Mais détestait rester passif sous la délectable torture que l'autre lui infligeait. Bien décidé à reprendre un tant soit peu le contrôle de leurs ébats, Naruto saisit plus fermement les cheveux de ce dernier. L'obligea ainsi à relever la tête. S'empara de ses lèvres avec fougue et maladresse. Ce baiser n'avait rien de semblable à celui échangé des années plus tôt par accident. Il ne fût ni bref, ni répugnant. Bien au contraire. Il ressemblait plutôt aux nombreux conflits qui les avaient opposés pendants des mois. Chacun chercha à prendre le dessus, mordit, suçota, tenta de dominer l'autre. Et, si leur inexpérience les rendait tous deux maladroits et les amenaient à se blesser involontairement, aucun d'entre eux ne réprouvait l'instant unique qu'ils partageaient. Les perles de sang sur leurs lèvres ne les excitaient que davantage encore. Bientôt, leurs langues engagèrent un combat acharné. Tout deux suffoquaient, le baiser se prolongeant encore et encore.
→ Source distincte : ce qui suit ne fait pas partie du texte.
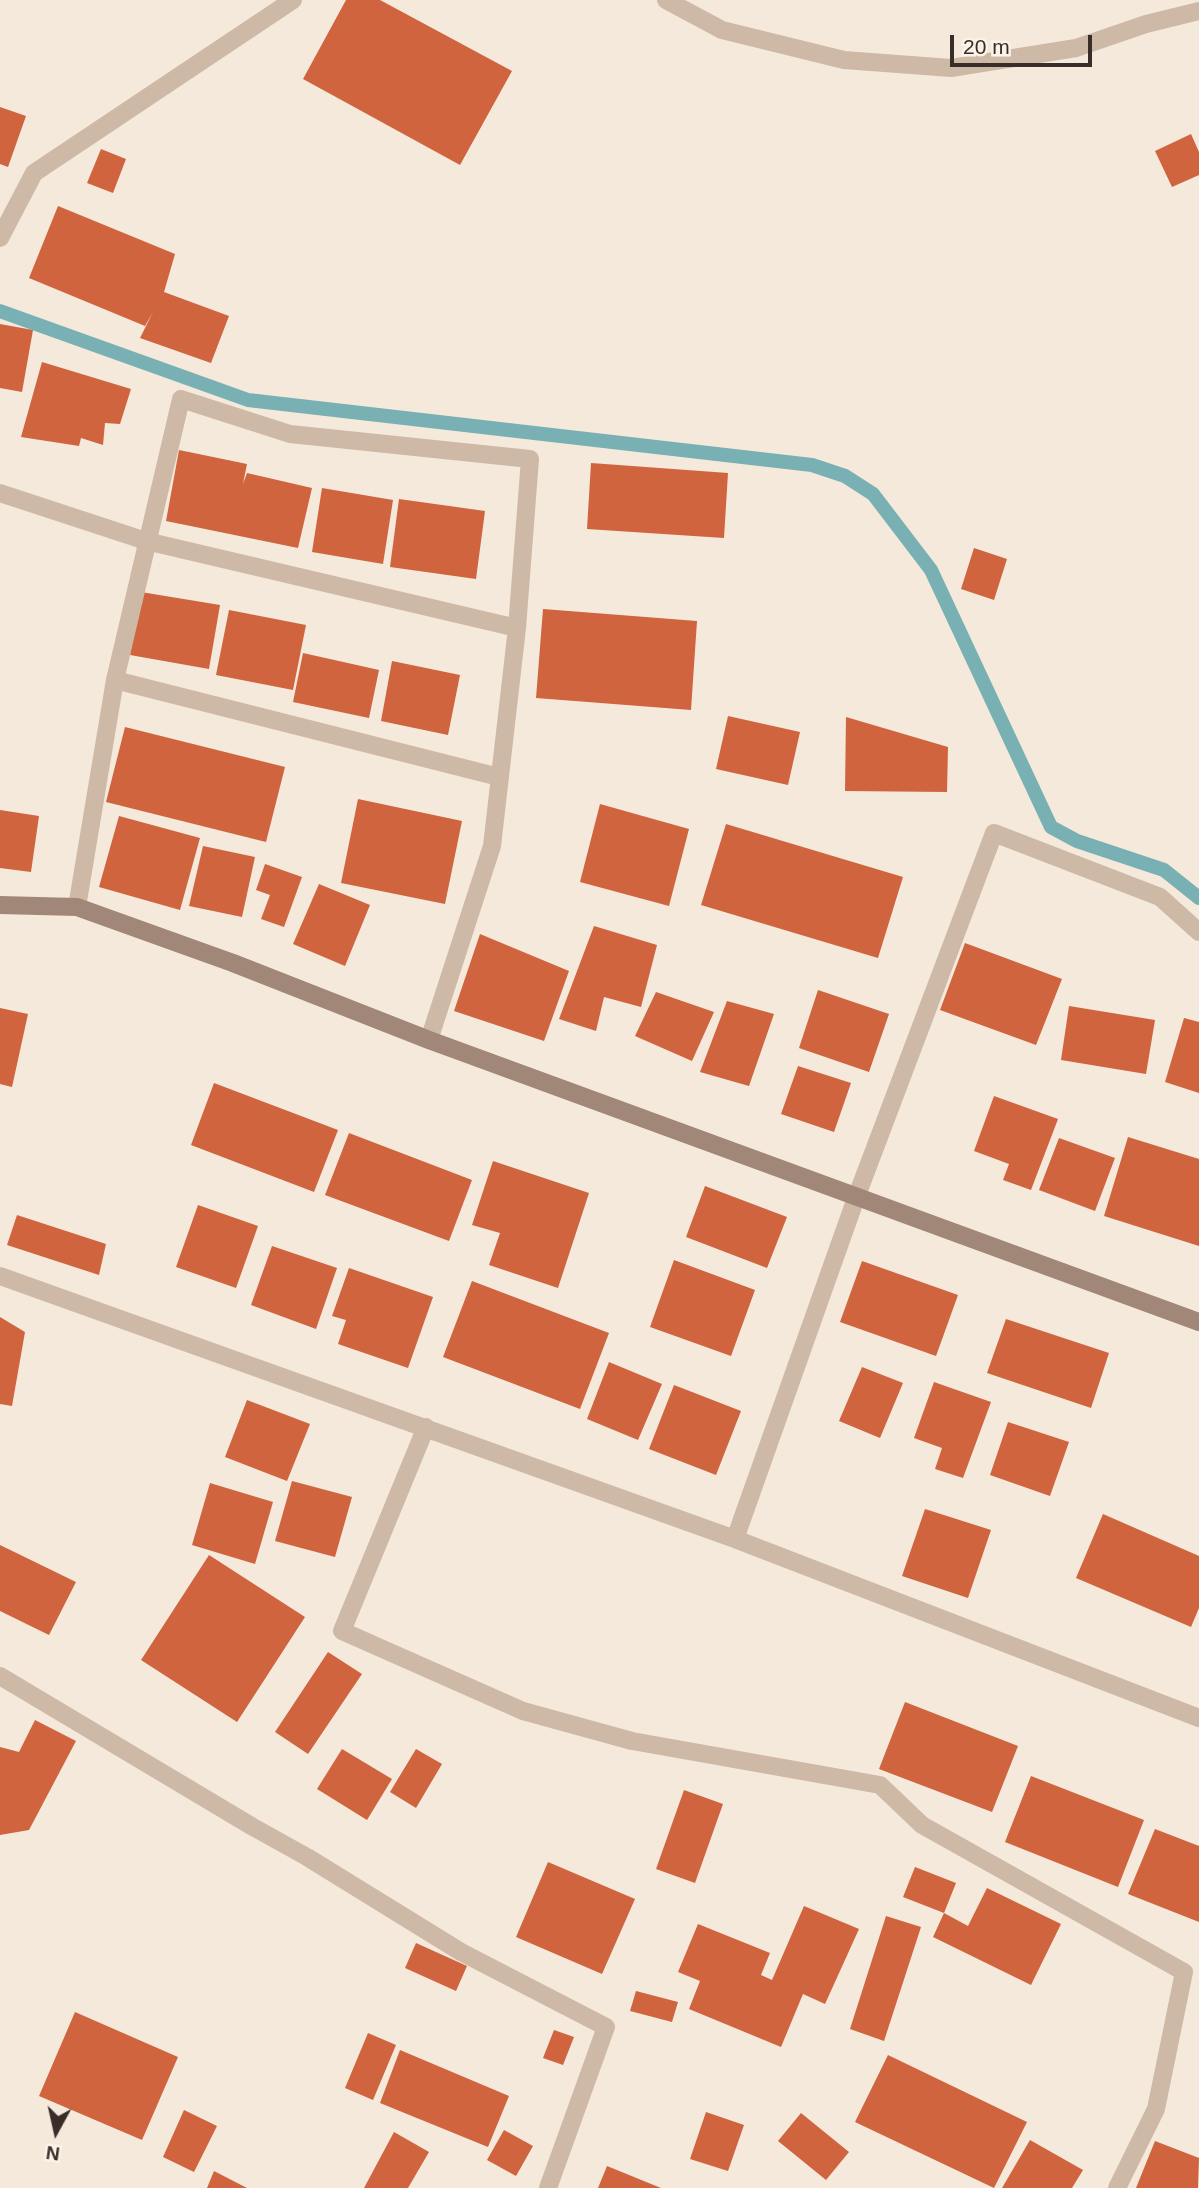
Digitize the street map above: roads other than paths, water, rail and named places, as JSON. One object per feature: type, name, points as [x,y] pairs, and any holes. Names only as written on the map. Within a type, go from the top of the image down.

Mais aucun ne semblait décidé à le rompre, ne voulait abdiquer face à l'autre. Rivalité et plaisir se mêlaient. Ce ne fût que lorsque la main sournoise de Sasuke se faufila sous la veste de Naruto, caressa son ventre pour venir pincer l'un de ses tétons, que le blond recula légèrement la tête et geignit. Aussitôt, le brun en profita pour ravager son cou - au point où le Jinchuriki bénit le pouvoir de guérison de son bijû. L'Uzumaki garda les yeux clos, subjugué par le plaisir et la peur de se rendre compte que tout ceci provenait de son imagination. Mais quand il sentit les doigts tremblants d'anticipation de Sasuke glisser le long de sa carotide, entendit le zip de la fermeture éclair de son vêtement orange, il prit conscience de la véracité de la situation.
Un glacial courant d'air joua sur son torse imberbe, sans toutefois atténuer le brasier de désir qui brûlait en lui. De toute façon, les lèvres de Sasuke qui parcouraient son torse l'incendièrent à nouveau. Les gémissements emplissaient la grotte ; des petits cris les rejoignirent quand des dents taquines s'emparèrent d'un téton sensible. Un doigt incertain joua un instant avec un nombril avant de s'écarter, comme brûlé. Des baisers recouvrir un ventre aux abdominaux parfaitement dessinés, qu'une langue aventureuse retraça. Chaque geste était empli d'une maladresse poignante, qui émut Naruto et exacerba son plaisir. Cela le rassurait, l'amenait à croire que lui aussi était le premier de Sasuke.
- Embrasse moi... gémit-il lorsque celui-ci mordilla une parcelle de peau juste au-dessus de sa ceinture.
Un sourire en coin très uchihesque se dessina sur les lèvres du brun qui se releva. Sans accéder à la requête de son amant. Il baisa sa mâchoire de multiples et furtives fois, de son menton à son oreille, parcourut sa joue, effleura le coin de sa bouche, mais ne joignit pas cette dernière à la sienne. Il s'amusait des grognements de frustration que laissait échapper Naruto alors qu'il se dérobait à ses désirs. L'impatience du shinobi le plus impulsif de Konoha culmina quand Sasuke se pressa brièvement contre lui. Il saisit alors le brun par les épaules et le plaqua contre lui, leurs corps s'épousant parfaitement. Il molesta ses lèvres dans un baiser encore plus passionné et ardent que le précédent. Plus violent aussi. Presque bestial. Leurs dents s'entrechoquaient ; arrachaient des bouts de peau. Un arrière goût métallique se répandit dans leurs bouches.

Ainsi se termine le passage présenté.